**Problem to solve**
Print the data below exactly, but only the lines from the one containing "M0,201l19,1" down to the one containing "M228,250l275,23 -2,25 -200,-8", inclusive.

═══ Data section ═══

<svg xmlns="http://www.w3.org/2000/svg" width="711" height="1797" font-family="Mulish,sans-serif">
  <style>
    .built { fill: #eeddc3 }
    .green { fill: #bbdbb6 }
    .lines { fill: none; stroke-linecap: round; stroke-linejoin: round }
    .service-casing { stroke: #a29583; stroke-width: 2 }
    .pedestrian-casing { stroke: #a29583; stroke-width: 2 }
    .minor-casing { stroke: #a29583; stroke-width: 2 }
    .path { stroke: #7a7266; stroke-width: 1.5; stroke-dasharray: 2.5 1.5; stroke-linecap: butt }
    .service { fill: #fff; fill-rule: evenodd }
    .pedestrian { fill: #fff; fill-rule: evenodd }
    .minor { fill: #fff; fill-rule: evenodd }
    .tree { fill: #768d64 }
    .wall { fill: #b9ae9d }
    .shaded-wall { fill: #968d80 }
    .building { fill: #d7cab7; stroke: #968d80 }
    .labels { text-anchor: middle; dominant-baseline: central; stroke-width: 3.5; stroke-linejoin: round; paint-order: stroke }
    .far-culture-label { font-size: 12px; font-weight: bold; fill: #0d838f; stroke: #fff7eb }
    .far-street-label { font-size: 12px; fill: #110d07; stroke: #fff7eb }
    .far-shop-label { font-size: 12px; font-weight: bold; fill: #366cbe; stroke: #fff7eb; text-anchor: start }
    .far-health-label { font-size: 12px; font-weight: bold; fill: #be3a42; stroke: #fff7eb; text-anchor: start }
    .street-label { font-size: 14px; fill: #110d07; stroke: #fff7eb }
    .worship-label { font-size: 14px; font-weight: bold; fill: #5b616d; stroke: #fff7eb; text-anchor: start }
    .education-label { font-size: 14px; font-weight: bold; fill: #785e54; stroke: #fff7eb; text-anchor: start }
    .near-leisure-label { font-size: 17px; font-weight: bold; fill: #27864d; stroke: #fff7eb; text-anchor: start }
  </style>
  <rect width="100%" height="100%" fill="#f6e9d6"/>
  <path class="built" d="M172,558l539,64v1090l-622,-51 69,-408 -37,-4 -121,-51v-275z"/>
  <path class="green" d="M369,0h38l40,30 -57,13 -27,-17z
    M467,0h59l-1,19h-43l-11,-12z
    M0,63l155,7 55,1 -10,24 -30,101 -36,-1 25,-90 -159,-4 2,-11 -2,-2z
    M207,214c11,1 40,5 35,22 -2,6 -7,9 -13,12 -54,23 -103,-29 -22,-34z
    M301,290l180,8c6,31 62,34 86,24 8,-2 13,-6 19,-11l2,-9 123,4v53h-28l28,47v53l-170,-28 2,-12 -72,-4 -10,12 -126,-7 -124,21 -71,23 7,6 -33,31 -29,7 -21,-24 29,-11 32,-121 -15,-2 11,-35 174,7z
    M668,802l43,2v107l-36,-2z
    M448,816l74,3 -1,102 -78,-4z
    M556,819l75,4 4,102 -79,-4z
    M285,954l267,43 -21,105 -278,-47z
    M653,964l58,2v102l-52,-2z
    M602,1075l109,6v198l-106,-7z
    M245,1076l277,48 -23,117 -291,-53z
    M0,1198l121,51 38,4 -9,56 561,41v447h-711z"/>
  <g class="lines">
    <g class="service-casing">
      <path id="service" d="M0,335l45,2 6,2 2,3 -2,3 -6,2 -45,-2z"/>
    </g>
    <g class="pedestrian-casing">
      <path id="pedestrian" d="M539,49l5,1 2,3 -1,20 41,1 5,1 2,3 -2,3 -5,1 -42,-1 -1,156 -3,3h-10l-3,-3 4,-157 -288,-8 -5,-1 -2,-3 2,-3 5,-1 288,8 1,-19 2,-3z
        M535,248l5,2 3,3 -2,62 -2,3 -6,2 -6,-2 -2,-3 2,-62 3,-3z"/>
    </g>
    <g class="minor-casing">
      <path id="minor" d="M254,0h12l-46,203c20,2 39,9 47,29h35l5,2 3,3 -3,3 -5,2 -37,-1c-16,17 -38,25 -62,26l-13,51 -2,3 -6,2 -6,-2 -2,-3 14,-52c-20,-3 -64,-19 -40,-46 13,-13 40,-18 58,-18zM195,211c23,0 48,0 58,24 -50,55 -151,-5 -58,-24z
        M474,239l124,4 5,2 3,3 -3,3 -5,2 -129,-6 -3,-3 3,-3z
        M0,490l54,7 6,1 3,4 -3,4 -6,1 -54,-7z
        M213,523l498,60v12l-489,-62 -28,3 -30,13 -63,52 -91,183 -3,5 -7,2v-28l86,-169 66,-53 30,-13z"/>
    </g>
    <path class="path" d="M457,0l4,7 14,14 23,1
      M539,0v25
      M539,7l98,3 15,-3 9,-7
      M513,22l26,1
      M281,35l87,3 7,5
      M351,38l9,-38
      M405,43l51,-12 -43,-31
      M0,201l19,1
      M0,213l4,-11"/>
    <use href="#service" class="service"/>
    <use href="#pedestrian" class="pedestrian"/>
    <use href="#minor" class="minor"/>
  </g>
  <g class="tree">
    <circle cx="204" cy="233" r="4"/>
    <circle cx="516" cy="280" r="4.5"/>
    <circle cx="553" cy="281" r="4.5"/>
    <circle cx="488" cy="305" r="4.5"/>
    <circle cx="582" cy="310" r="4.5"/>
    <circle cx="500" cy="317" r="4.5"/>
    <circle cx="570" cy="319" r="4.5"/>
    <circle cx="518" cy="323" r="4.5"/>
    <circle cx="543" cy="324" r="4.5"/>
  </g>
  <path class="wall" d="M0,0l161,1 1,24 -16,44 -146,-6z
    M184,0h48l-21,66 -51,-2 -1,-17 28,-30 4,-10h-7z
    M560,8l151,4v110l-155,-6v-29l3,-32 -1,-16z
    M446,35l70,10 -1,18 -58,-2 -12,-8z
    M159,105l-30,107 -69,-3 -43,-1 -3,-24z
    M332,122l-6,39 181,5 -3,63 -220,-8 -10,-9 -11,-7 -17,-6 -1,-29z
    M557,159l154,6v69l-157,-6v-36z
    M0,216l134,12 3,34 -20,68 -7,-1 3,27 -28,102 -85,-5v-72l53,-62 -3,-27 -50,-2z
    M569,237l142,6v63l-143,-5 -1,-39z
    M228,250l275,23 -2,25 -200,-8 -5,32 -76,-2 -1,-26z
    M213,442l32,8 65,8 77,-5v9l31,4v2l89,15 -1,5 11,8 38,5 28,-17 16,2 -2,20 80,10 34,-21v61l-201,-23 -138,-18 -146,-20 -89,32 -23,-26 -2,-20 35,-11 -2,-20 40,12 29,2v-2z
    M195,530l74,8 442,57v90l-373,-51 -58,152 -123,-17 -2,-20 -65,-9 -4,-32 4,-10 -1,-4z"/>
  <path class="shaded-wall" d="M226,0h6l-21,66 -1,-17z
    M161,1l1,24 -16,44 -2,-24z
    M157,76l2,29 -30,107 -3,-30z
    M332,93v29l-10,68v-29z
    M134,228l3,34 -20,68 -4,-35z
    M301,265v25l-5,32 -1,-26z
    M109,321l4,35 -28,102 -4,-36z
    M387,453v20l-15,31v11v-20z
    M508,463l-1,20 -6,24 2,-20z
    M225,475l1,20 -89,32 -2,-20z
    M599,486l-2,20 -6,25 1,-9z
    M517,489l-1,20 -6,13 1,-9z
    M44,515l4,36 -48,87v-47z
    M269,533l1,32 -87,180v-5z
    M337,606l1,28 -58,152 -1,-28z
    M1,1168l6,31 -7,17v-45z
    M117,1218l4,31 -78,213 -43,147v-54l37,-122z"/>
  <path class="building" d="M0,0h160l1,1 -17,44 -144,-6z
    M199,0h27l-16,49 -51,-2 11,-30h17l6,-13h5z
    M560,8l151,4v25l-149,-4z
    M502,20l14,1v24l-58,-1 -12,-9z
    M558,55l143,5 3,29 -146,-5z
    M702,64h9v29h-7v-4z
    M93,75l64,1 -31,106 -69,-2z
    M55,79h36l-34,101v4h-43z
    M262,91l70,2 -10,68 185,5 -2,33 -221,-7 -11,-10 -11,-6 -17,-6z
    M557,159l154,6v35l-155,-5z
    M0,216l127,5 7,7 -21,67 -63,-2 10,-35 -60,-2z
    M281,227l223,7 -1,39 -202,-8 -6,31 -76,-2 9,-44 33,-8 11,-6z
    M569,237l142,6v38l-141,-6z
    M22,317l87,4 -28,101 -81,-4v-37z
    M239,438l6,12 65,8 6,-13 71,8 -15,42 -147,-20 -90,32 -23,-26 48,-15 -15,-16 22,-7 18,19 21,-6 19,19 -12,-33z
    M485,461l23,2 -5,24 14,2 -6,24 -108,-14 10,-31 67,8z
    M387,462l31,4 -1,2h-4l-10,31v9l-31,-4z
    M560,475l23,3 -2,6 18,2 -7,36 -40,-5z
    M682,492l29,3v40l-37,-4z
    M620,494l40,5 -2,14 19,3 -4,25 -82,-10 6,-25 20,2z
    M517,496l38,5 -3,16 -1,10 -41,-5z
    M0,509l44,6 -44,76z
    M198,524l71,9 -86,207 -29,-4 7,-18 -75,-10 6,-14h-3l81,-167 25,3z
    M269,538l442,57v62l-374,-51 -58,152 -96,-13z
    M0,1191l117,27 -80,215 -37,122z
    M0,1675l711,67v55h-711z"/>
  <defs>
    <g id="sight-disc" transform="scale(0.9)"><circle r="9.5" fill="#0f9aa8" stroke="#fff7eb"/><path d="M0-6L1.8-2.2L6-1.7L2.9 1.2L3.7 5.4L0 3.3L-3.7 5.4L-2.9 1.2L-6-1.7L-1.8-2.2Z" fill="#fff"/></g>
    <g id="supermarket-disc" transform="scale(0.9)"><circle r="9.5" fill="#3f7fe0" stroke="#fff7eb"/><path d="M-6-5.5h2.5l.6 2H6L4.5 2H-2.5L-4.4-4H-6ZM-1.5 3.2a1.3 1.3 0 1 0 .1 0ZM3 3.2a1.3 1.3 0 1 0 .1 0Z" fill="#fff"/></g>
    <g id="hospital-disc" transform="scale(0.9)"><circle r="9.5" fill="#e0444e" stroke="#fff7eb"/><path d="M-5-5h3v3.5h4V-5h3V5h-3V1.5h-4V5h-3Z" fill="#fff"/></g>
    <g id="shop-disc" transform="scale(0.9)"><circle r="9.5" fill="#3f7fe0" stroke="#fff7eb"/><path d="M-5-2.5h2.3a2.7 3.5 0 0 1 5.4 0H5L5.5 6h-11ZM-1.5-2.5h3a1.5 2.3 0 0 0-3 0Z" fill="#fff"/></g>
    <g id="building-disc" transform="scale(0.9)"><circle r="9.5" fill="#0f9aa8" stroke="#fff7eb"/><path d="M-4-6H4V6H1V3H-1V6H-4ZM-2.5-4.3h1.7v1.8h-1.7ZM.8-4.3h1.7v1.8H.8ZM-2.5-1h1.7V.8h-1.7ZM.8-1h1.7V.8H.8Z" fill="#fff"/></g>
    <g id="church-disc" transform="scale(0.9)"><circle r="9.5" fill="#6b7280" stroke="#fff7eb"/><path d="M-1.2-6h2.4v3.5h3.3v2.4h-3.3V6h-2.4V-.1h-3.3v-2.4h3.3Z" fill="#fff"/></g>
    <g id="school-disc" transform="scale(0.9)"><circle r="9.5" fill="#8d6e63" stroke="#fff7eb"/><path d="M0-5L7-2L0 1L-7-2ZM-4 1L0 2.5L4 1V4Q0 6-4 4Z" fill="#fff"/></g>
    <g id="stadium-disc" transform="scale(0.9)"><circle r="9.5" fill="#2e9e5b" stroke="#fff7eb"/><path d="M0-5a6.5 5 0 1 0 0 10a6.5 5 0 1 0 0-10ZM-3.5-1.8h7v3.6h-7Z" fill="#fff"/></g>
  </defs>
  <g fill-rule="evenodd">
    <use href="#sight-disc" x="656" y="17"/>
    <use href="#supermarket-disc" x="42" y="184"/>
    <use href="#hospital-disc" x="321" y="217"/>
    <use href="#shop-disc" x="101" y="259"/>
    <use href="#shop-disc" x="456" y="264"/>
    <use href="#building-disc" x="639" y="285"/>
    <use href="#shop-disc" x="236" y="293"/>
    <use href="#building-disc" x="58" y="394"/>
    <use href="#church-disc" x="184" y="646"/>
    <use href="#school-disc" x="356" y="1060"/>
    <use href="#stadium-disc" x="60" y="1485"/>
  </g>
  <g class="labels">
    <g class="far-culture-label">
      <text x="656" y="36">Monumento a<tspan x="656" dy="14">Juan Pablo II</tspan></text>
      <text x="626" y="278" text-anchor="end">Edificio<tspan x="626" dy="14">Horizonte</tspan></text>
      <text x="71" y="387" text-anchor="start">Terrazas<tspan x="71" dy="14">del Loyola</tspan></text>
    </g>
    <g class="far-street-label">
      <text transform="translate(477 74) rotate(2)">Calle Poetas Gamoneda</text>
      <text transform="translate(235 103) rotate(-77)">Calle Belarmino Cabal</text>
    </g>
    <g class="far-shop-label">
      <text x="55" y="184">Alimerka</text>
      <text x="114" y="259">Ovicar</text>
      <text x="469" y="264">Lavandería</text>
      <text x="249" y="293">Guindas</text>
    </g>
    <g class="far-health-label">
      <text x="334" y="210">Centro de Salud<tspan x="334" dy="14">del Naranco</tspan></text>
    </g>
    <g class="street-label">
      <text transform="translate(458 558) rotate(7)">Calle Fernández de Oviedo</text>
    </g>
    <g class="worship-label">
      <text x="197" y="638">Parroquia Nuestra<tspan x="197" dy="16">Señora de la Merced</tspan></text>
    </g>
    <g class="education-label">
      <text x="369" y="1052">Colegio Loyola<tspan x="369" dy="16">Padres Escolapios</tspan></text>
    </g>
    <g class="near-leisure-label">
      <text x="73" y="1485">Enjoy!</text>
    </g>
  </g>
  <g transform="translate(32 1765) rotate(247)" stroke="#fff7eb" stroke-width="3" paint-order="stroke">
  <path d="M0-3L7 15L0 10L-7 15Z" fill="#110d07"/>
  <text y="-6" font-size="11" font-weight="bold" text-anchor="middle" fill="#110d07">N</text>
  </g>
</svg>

═══

**Your solution**
      M0,201l19,1
      M0,213l4,-11"/>
    <use href="#service" class="service"/>
    <use href="#pedestrian" class="pedestrian"/>
    <use href="#minor" class="minor"/>
  </g>
  <g class="tree">
    <circle cx="204" cy="233" r="4"/>
    <circle cx="516" cy="280" r="4.5"/>
    <circle cx="553" cy="281" r="4.5"/>
    <circle cx="488" cy="305" r="4.5"/>
    <circle cx="582" cy="310" r="4.5"/>
    <circle cx="500" cy="317" r="4.5"/>
    <circle cx="570" cy="319" r="4.5"/>
    <circle cx="518" cy="323" r="4.5"/>
    <circle cx="543" cy="324" r="4.5"/>
  </g>
  <path class="wall" d="M0,0l161,1 1,24 -16,44 -146,-6z
    M184,0h48l-21,66 -51,-2 -1,-17 28,-30 4,-10h-7z
    M560,8l151,4v110l-155,-6v-29l3,-32 -1,-16z
    M446,35l70,10 -1,18 -58,-2 -12,-8z
    M159,105l-30,107 -69,-3 -43,-1 -3,-24z
    M332,122l-6,39 181,5 -3,63 -220,-8 -10,-9 -11,-7 -17,-6 -1,-29z
    M557,159l154,6v69l-157,-6v-36z
    M0,216l134,12 3,34 -20,68 -7,-1 3,27 -28,102 -85,-5v-72l53,-62 -3,-27 -50,-2z
    M569,237l142,6v63l-143,-5 -1,-39z
    M228,250l275,23 -2,25 -200,-8 -5,32 -76,-2 -1,-26z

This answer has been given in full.